The reason I’m fighting tooth and nail for equality in the Cosa Nostra slams into me when Giovanni asks, “Could her father have sold her to Edoardo?” When I glare at him, air whizzes from his nose.
“I’m not saying I agree with those archaic practices we’re endeavoring to end. I’m merely asking if it is possible.”
“It’s possible,” I murmur through a stiff jaw.
I’ve had over a dozen marriage proposals since news of Camille’s existence spread through the mafia realm.
People will do anything to attach themselves to the Caruso name.
They’ll even offer their firstborn son if it guarantees he’ll marry into the Caruso family.
“If he purchased her, and she didn’t follow the agreement as arranged between Edoardo and her father, someone like Edoardo would demand a refund.
He talks a big game, but we know he’s only one step away from bankruptcy. ”
“If Lucia’s father were in the same boat, he may not have been in a position to give him a refund.”
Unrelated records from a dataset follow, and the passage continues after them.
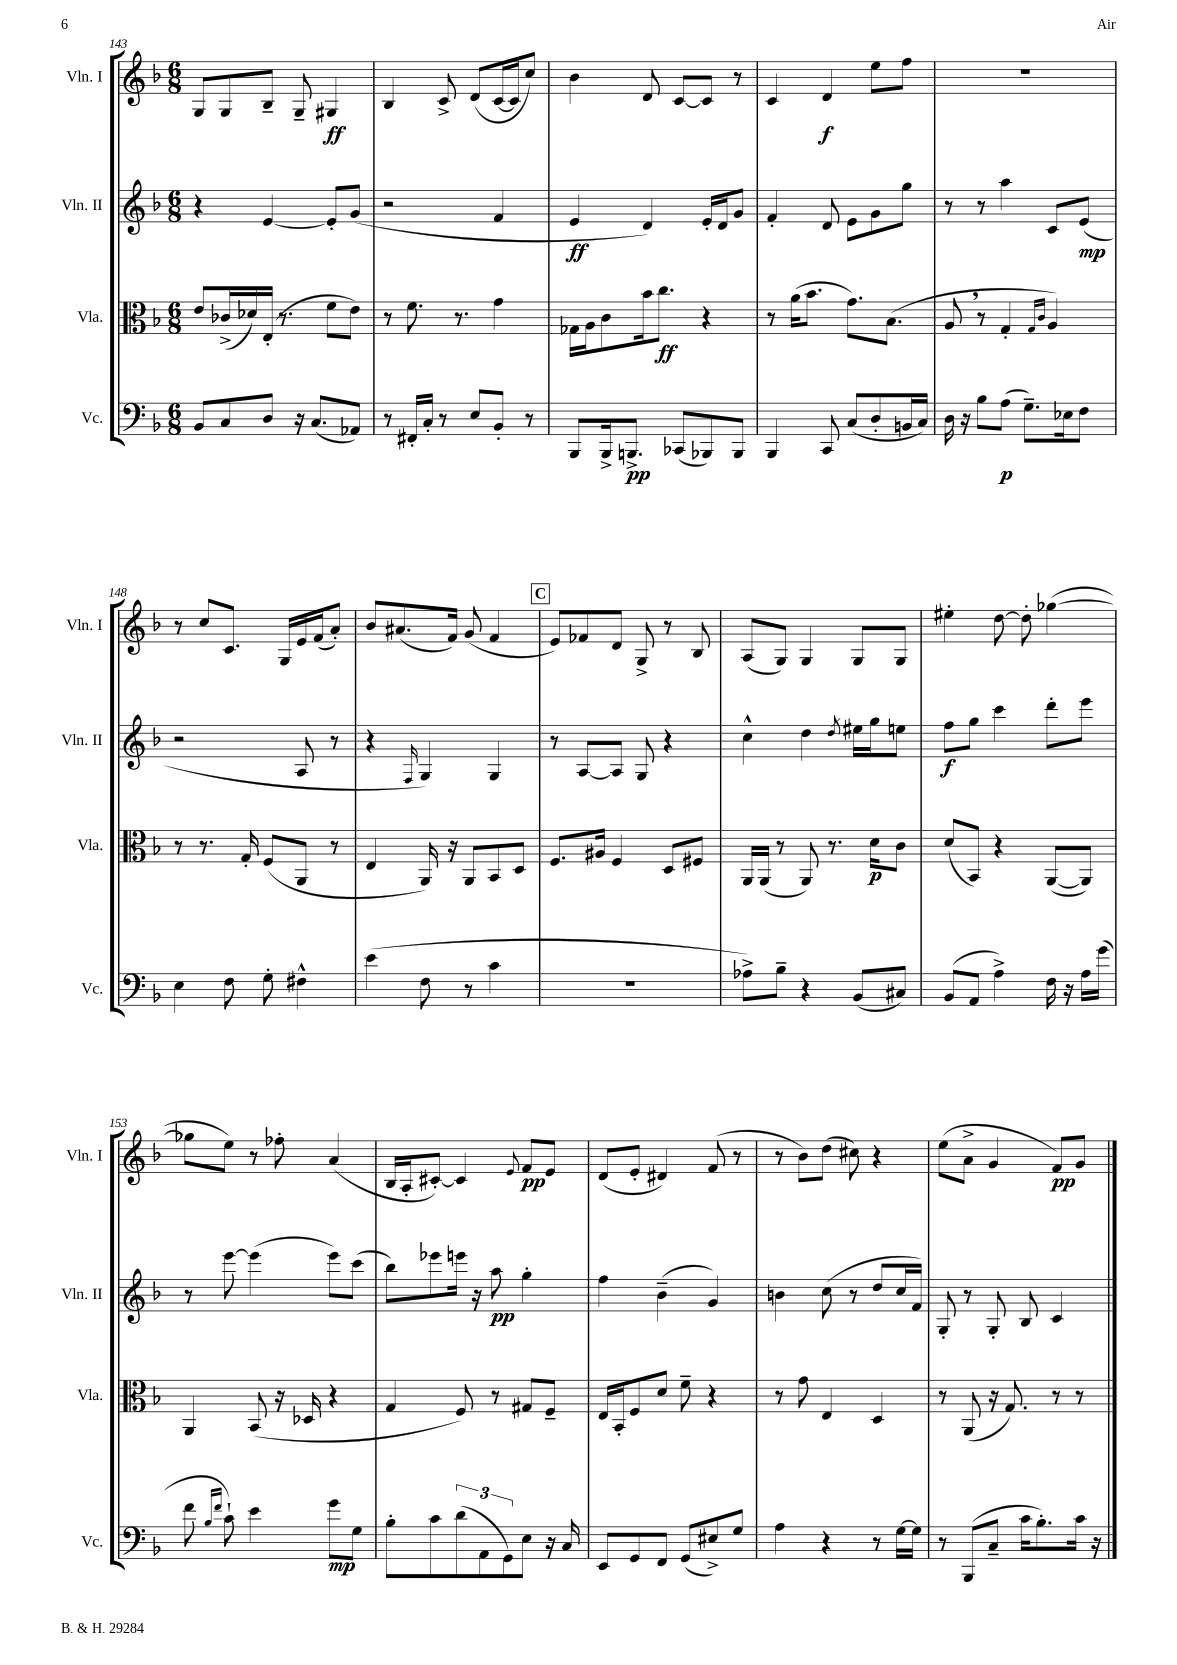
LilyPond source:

<<
\new StaffGroup <<
\new Staff = "s0" \with { instrumentName = "Vln. I" shortInstrumentName = "Vln. I" } {
    \clef treble \key f \major \numericTimeSignature \time 6/8
    g8 g8 bes8-- g8-- gis4\ff |
    bes4 c'8-> d'8( c'16~ c'16 c''8) |
    bes'4 d'8 c'8~ c'8 r8 |
    c'4 d'4\f e''8 f''8 |
    R2. |
    r8 c''8 c'8. g16 e'16 f'16( a'8-.) |
    bes'8 ais'8.( f'16) g'8( f'4 |
    \mark \markup { \box "C" } e'8) fes'8 d'8 g8-> r8 bes8 |
    a8( g8) g4 g8 g8 |
    eis''4-. d''8~ d''8-. ges''4~( |
    ges''8 e''8) r8 fes''8-. a'4( |
    bes16 a16-. cis'8~-.) cis'4 \appoggiatura { e'8 } f'8\pp e'8 |
    d'8( e'8-. dis'4) f'8( r8 |
    r8 bes'8) d''8( cis''8) r4 |
    e''8( a'8-> g'4 f'8\pp) g'8 \bar "|." |
}
\new Staff = "s1" \with { instrumentName = "Vln. II" shortInstrumentName = "Vln. II" } {
    \clef treble \key f \major \numericTimeSignature \time 6/8
    r4 e'4~ e'8-. g'8( |
    r2 f'4 |
    e'4\ff d'4) e'16-. d'16 g'8 |
    f'4-. d'8 e'8 g'8 g''8 |
    r8 r8 a''4 c'8 e'8\mp( |
    r2 a8 r8 |
    r4 \grace { f16 } g4) g4 |
    \mark \markup { \box "C" } r8 a8~ a8 g8 r4 |
    c''4-^ d''4 \acciaccatura { d''8 } eis''16 g''16 e''8 |
    f''8\f g''8 c'''4 d'''8-. e'''8 |
    r8 e'''8~ e'''4( e'''8) c'''8( |
    bes''8) ees'''8 e'''16 r16 a''8\pp g''4-. |
    f''4 bes'4--( g'4) |
    b'4 c''8( r8 d''8 c''16 f'16) |
    g8-. r8 g8-. bes8 c'4 \bar "|." |
}
\new Staff = "s2" \with { instrumentName = "Vla." shortInstrumentName = "Vla." } {
    \clef alto \key f \major \numericTimeSignature \time 6/8
    e'8 ces'16->( des'16) e16-.( r8. f'8 e'8) |
    r8 f'8. r8. g'4 |
    ges16 a16 c'8 bes'16 c''8.\ff r4 |
    r8 a'16( bes'8. g'8.) bes8.( |
    a8 \breathe r8 g4-. \grace { g16 c'16 } a4) |
    r8 r8. g16-. f8( a,8 r8 |
    e4 a,16) r16 a,8 bes,8 d8 |
    \mark \markup { \box "C" } f8. ais16 f4 d8 fis8 |
    a,16 a,16( r8 a,8) r8. d'16\p c'8 |
    d'8( bes,8) r4 a,8~( a,8) |
    a,4 bes,8( r16 des16 r4 |
    g4 f8) r8 gis8 f8-- |
    e16 bes,16-. f8 d'8 f'8-- r4 |
    r8 g'8 e4 d4 |
    r8 a,8( r16 g8.) r8 r8 \bar "|." |
}
\new Staff = "s3" \with { instrumentName = "Vc." shortInstrumentName = "Vc." } {
    \clef bass \key f \major \numericTimeSignature \time 6/8
    bes,8 c8 d8 r16 c8.( aes,8) |
    r8 fis,16-. c16-. r8 e8 bes,8-. r8 |
    bes,,8 bes,,16-> b,,8.->\pp ces,8( bes,,8) bes,,8 |
    bes,,4 c,8 c8( d8-. b,16 c16) |
    d16 r16 bes8 a8\p( g8.--) ees16 f8 |
    e4 f8 g8-. fis4-^ |
    e'4( f8 r8 c'4 |
    \mark \markup { \box "C" } R2. |
    aes8->) bes8-- r4 bes,8( cis8) |
    bes,8( a,8 a4->) f16 r16 a16 g'16( |
    f'8 \grace { bes16 f'16 } c'8-!) e'4 g'8\mp g8 |
    bes8-. c'8 \tuplet 3/2 { d'8( a,8 g,8) } e8 r16 c16 |
    e,8 g,8 f,8 g,8( eis8->) g8 |
    a4 r4 r8 g16~ g16 |
    r8 bes,,8( c8-- c'16 bes8.-.) c'16 r16 \bar "|." |
}
>>
>>
\layout { \context { \Score currentBarNumber = #143 } }
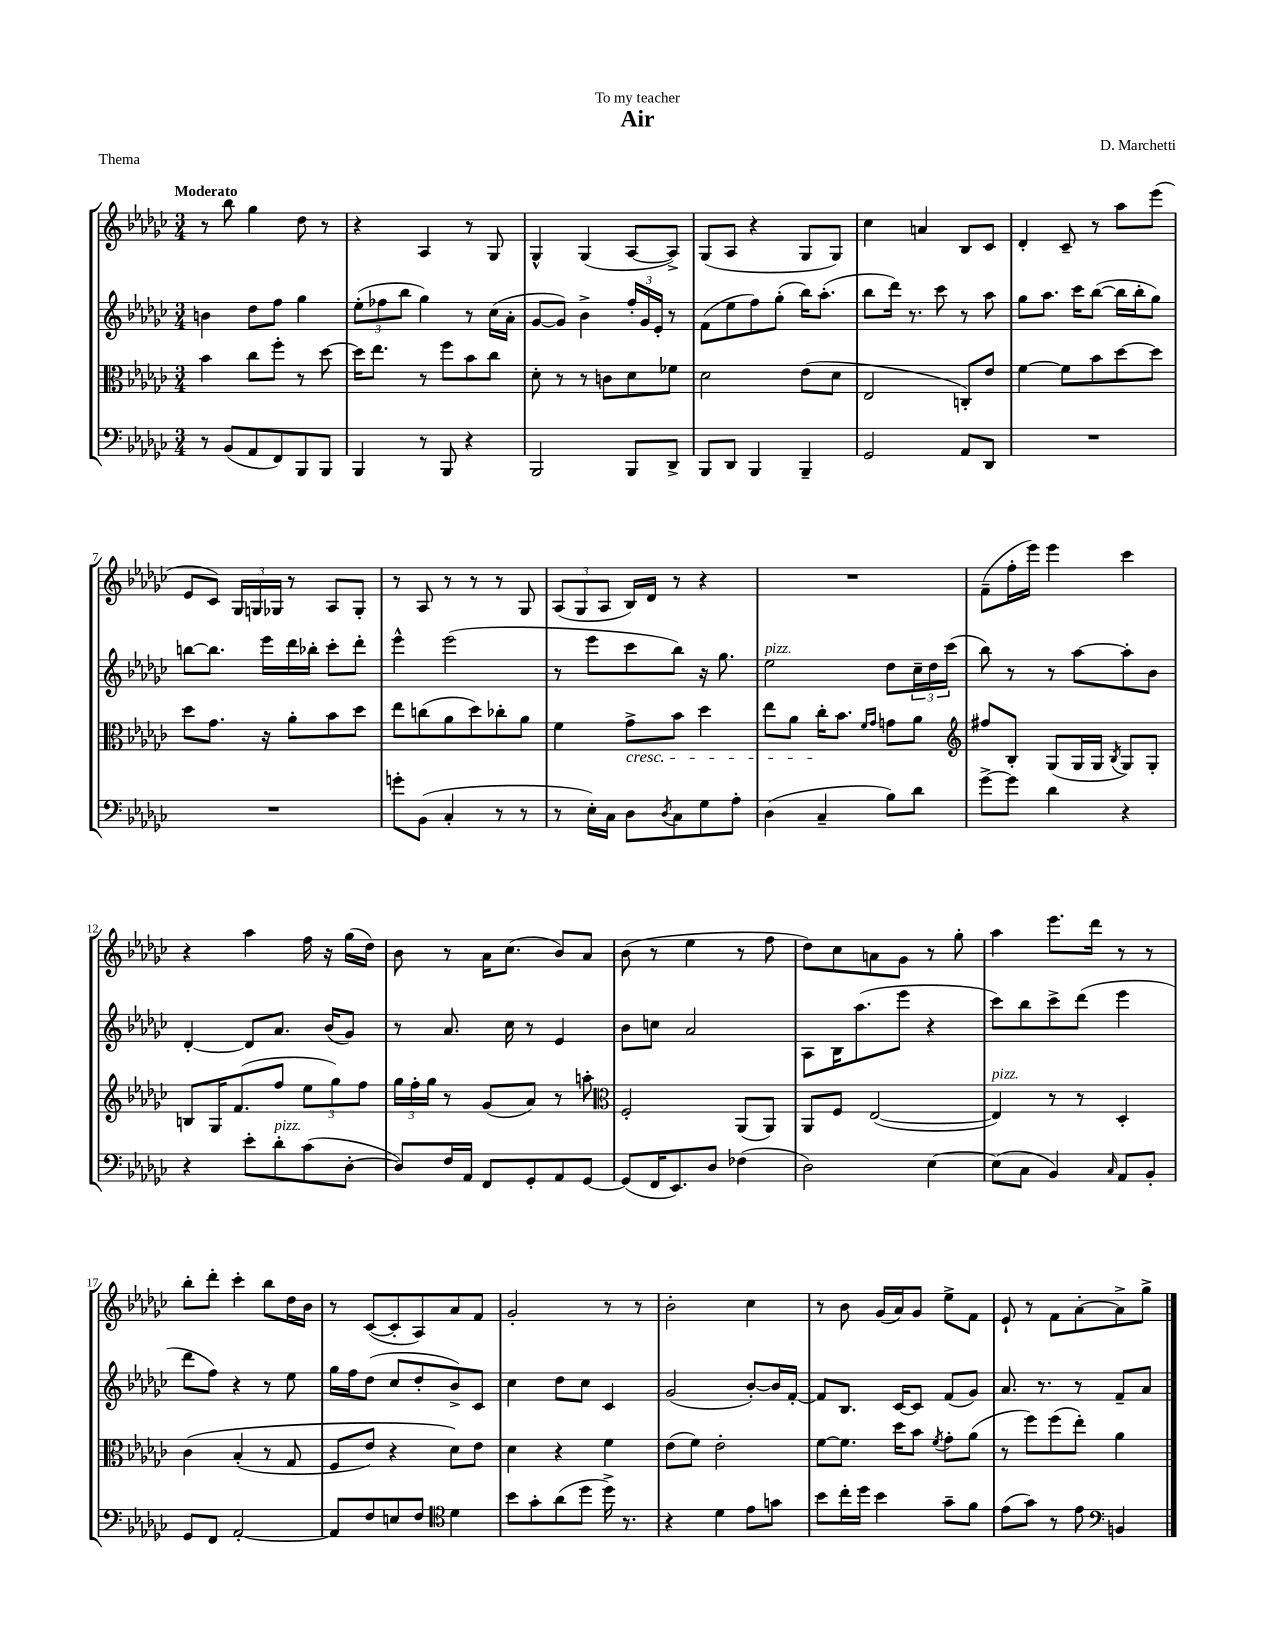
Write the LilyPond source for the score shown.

\header { title = "Air" composer = "D. Marchetti" dedication = "To my teacher" piece = "Thema" }
<<
\new StaffGroup <<
\new Staff = "s0" {
    \clef treble \key ges \major \numericTimeSignature \time 3/4 \tempo "Moderato"
    r8 bes''8 ges''4 des''8 r8 |
    r4 aes4 r8 ges8 |
    ges4-^ ges4( aes8~ aes8->) |
    ges8( aes8 r4 ges8 ges8) |
    ces''4 a'4 bes8 ces'8 |
    des'4-. ces'8-- r8 aes''8 ees'''8( |
    ees'8 ces'8) \tuplet 3/2 { ges16 g16 ges16 } r8 aes8 ges8-. |
    r8 aes8 r8 r8 r8 ges8 |
    \tuplet 3/2 { aes8( ges8 aes8 } bes16) des'16 r8 r4 |
    R2. |
    f'8--( f''16-. ees'''16) ees'''4 ces'''4 |
    r4 aes''4 f''16 r16 ges''16( des''16) |
    bes'8 r8 aes'16 ces''8.( bes'8) aes'8 |
    bes'8( r8 ees''4 r8 f''8 |
    des''8) ces''8 a'8 ges'8 r8 ges''8-. |
    aes''4 ees'''8. des'''16 r8 r8 |
    bes''8-. des'''8-. ces'''4-. bes''8 des''16 bes'16 |
    r8 ces'8~( ces'8-. aes8) aes'8 f'8 |
    ges'2-. r8 r8 |
    bes'2-. ces''4 |
    r8 bes'8 ges'16( aes'16) ges'8 ees''8-> f'8 |
    ees'8-! r8 f'8 aes'8~-. aes'8-> ges''8-> \bar "|." |
}
\new Staff = "s1" {
    \clef treble \key ges \major \numericTimeSignature \time 3/4
    b'4 des''8 f''8 ges''4 |
    \tuplet 3/2 { ees''8-.( fes''8 bes''8 } ges''4) r8 ces''16( aes'16-. |
    ges'8~ ges'8) bes'4-> \tuplet 3/2 { f''16-. ges'16 ees'16-. } r8 |
    f'8( ees''8 f''8) ges''8-.( bes''16) aes''8.-.( |
    bes''8 des'''16) r8. ces'''8 r8 aes''8 |
    ges''8 aes''8. ces'''16 bes''8~( bes''16 bes''16-. ges''8) |
    b''8~ b''8. ees'''16 des'''16 bes''16-. ces'''8-. des'''8-. |
    ees'''4-^ ees'''2( |
    r8 ees'''8 ces'''8 bes''8) r16 ges''8. |
    ees''2^\markup { \italic "pizz." } des''8 \tuplet 3/2 { ces''16-- des''16 ces'''16( } |
    bes''8) r8 r8 aes''8~ aes''8-. bes'8 |
    des'4~-. des'8 aes'8. bes'16( ges'8) |
    r8 aes'8. ces''16 r8 ees'4 |
    bes'8 c''8 aes'2 |
    aes8 bes16 aes''8.( ees'''8 r4 |
    ces'''8) bes''8 ces'''8-> des'''8( ees'''4 |
    des'''8 f''8) r4 r8 ees''8 |
    ges''16 f''16 des''8( ces''8 des''8-. bes'8->) ces'8 |
    ces''4 des''8 ces''8 ces'4 |
    ges'2( bes'8~-.) bes'16 f'16~-. |
    f'8 bes8. ces'16~ ces'8 f'8( ges'8) |
    aes'8. r8. r8 f'8-- aes'8 \bar "|." |
}
\new Staff = "s2" {
    \clef alto \key ges \major \numericTimeSignature \time 3/4
    bes'4 ces''8 f''8-. r8 des''8~ |
    des''16 ees''8. r8 f''8 bes'8 ces''8 |
    des'8-. r8 r8 c'8 des'8 fes'8 |
    des'2 ees'8( des'8 |
    ees2 c8-.) ees'8 |
    f'4~ f'8 bes'8 des''8~ des''8 |
    des''8 ges'8. r16 aes'8-. bes'8 des''8 |
    ees''8 c''8( aes'8 des''8) ces''8-. aes'8 |
    f'4 ges'8->\cresc bes'8 des''4 |
    ees''8 aes'8 ces''16-.\! bes'8. \grace { f'16 ges'16 } g'8 aes'8 |
    \clef treble fis''8 bes8-. ges8( ges16 ges16 \acciaccatura { bes8 } ges8) ges8-. |
    b8 ges16 f'8.( f''8 \tuplet 3/2 { ees''8 ges''8) f''8 } |
    \tuplet 3/2 { ges''16 f''16-. ges''16 } r8 ges'8( aes'8) r8 a''8-. |
    \clef alto f2-. aes,8( aes,8) |
    aes,8 f8 ees2~( |
    ees4^\markup { \italic "pizz." }) r8 r8 des4-. |
    ces'4\( bes4-.( r8 ges8 |
    f8 ees'8) r4 des'8\) ees'8 |
    des'4 r4 f'4 |
    ees'8( f'8) ees'2-. |
    f'8~ f'8. des''16 bes'8 \acciaccatura { f'8 } ges'8-. aes'8( |
    r8 f''8) f''8( ees''8-.) aes'4 \bar "|." |
}
\new Staff = "s3" {
    \clef bass \key ges \major \numericTimeSignature \time 3/4
    r8 bes,8( aes,8 f,8) bes,,8 bes,,8 |
    bes,,4 r8 bes,,8 r4 |
    bes,,2 bes,,8 des,8-> |
    bes,,8 des,8 bes,,4 bes,,4-- |
    ges,2 aes,8 des,8 |
    R2. |
    R2. |
    g'8-. bes,8( ces4-. r8 r8 |
    r8 ees16-.) ces16 des8 \acciaccatura { des8 } ces8 ges8 aes8-. |
    des4( ces4-- bes8) des'8 |
    ges'8~-> ges'8 des'4 r4 |
    r4 ees'8-. des'8-.^\markup { \italic "pizz." } ces'8( des8~-. |
    des8) f16 aes,16 f,8 ges,8-. aes,8 ges,8~ |
    ges,8( f,16 ees,8.) des8 fes4( |
    des2) ees4~ |
    ees8( ces8 bes,4) \grace { ces16 } aes,8 bes,8-. |
    ges,8 f,8 aes,2~-. |
    aes,8 f8 e8 f8 \clef tenor des'4 |
    bes'8 ges'8-. aes'8( des''8 des''16->) r8. |
    r4 des'4 ees'8 g'8 |
    bes'8 ces''16-. des''16 bes'4 ges'8-- f'8 |
    ees'8( ges'8) r8 ees'8 \clef bass b,4 \bar "|." |
}
>>
>>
I hum, agreeing with Nico.
“Then I guess it’s settled.” Giovanni locks eyes with Elio. “Make some inquiries—”
“But keep them discreet,” Matteo interjects. “Men with small dicks have fragile egos. If this is a case of Lucia denying Edoardo’s marriage proposal, and he grows worried his enemies will find out about it, he could react badly.”
Giovanni nods, approving his viewpoint, before he shifts on his feet to face me. “I placed extra security on Lucia’s building last night. They’ll stay until you tell me you want them to go.”
I smile in gratitude.
It turns blinding when he slaps my shoulder before he pulls me in to whisper in my ear.
“They followed her to an all-night diner this morning. I forwarded you the address twenty minutes ago.” He ruffles my hair like he’s not three inches shorter than me.
“Go on. I’ll take it from here.” My lips don’t even get to part before he silences an objection I’m about to give.
“I hear the crepes at Caffè del Sole are the best in Carlisle. Since you kept me from my favorite dessert all night, I anticipate you enjoying the Nutella crepes with strawberries and bananas long enough to fix the injustice.”
Giovanni calls Valentina sweetness because she is the sweetest dessert he’s ever tasted.
He reaches for his gun when I hold my hands in the air nondefensively while saying, “I offer no guarantees.”
I don’t know if he draws his gun. I’m too busy bolting back to the dining room to see if my daughter is ready for a second helping of breakfast.